In today's media marketplace — where cell phones can take pictures, play music and games and connect to Web sites — it's all about thinking small and mobile.

"Historically, we've always had students thinking bigger and bigger. It's gone from radio to television to the movie screen, to the era of blockbuster films. All of a sudden, things have reversed and everything is getting smaller," said Lynch.

The submission deadline is Jan. 10. A winner will be chosen from among 10 finalists and announced online Jan. 30.

The idea came to Lynch last year while she was in New York City attending an industry conference. One of the topics was the future of mobile delivery of content.

Disasters like Hurricane Katrina and the July bombings in London showed what cell phone cameras are capable of, as everyday people used them to provide TV stations and the Internet with vivid images of the devastation.
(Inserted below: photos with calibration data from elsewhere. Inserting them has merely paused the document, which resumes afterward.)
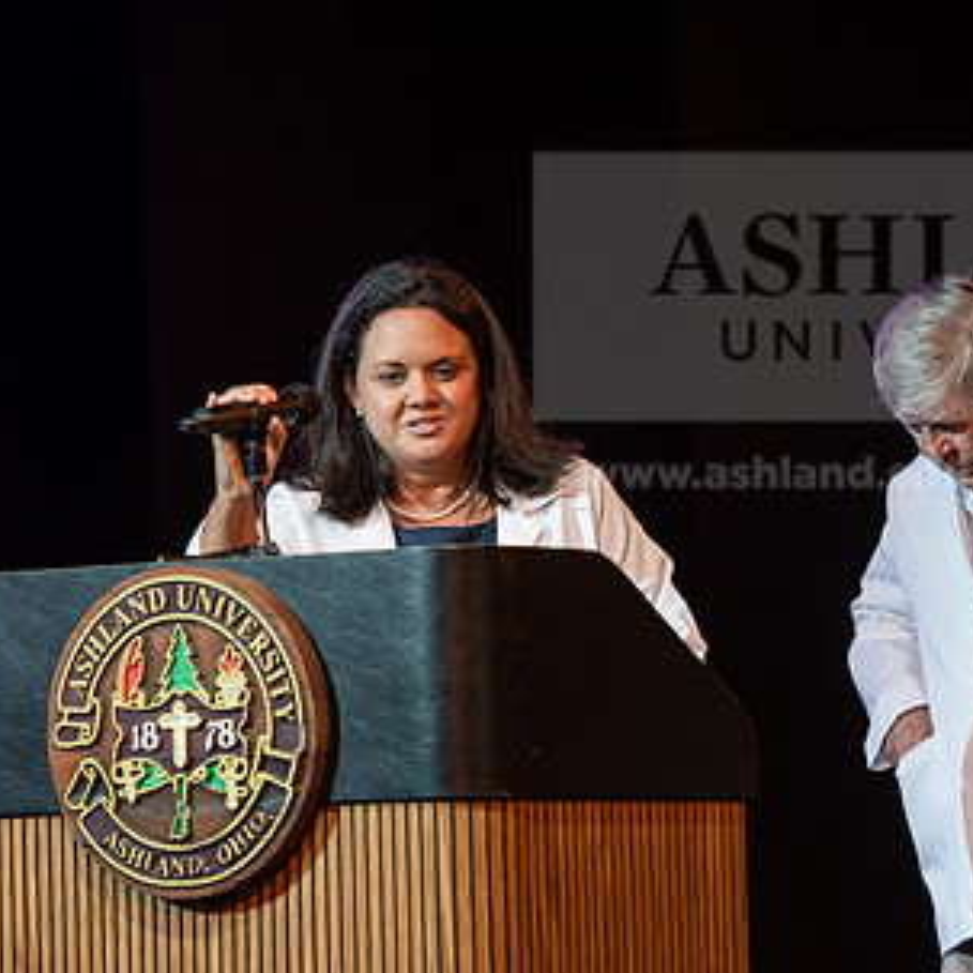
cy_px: 541
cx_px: 437
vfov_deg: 7.7
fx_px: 7251
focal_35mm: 228
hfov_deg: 7.7
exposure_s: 1/200
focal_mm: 140
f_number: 3.2
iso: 1250
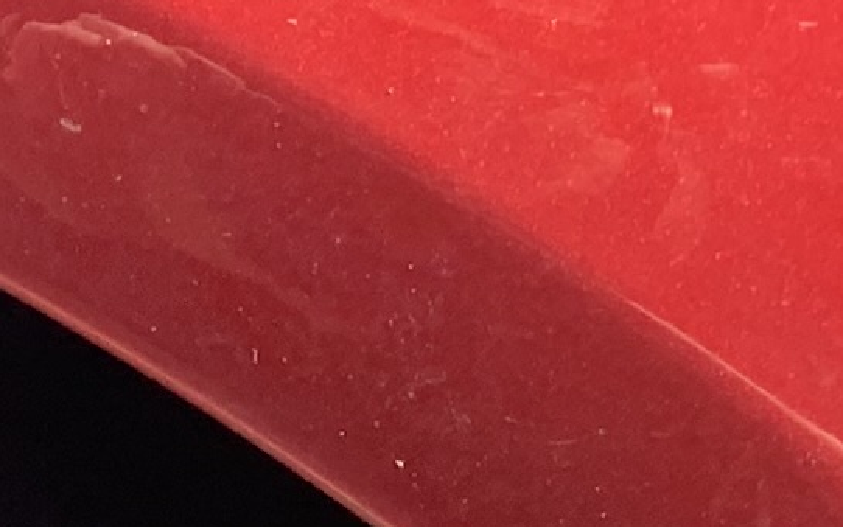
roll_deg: +6.0
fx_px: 4711
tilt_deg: -25.9
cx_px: -1470
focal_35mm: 205
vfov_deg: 5.6
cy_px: 2077
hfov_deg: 8.8
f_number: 1.8
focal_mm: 4.25
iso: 25
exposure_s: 1/129
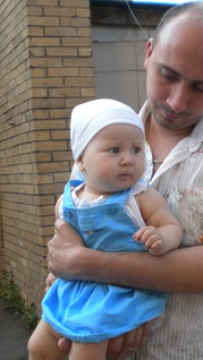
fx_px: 516
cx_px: 143
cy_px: 205
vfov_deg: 38.4
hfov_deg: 22.1
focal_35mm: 54
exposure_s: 1/443
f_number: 3.1
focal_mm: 6.3
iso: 252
There are an estimated 2 billion mobile phone subscribers worldwide and 194.5 million in the United States, according to the Washington, D.C.-based CTIA The Wireless Association.

About 130 million Americans own cell phones with camera capabilities and approximately half of those camera phones also shoot video, said Roger Entner, an analyst with Ovum, a Boston-based technology consulting firm.

This fall, MTV launched "Head and Body," a comedy series of eight programs created exclusively for cell phone users. Last year, Zoie Films, an Atlanta-based producer of independent films and festivals, ran what it billed as the world's first cell-phone film festival.

And in October, the Forum des Images in Paris held its first Pocket Film Festival, which included everything from 30-second shorts to mini-soap operas to full-length features.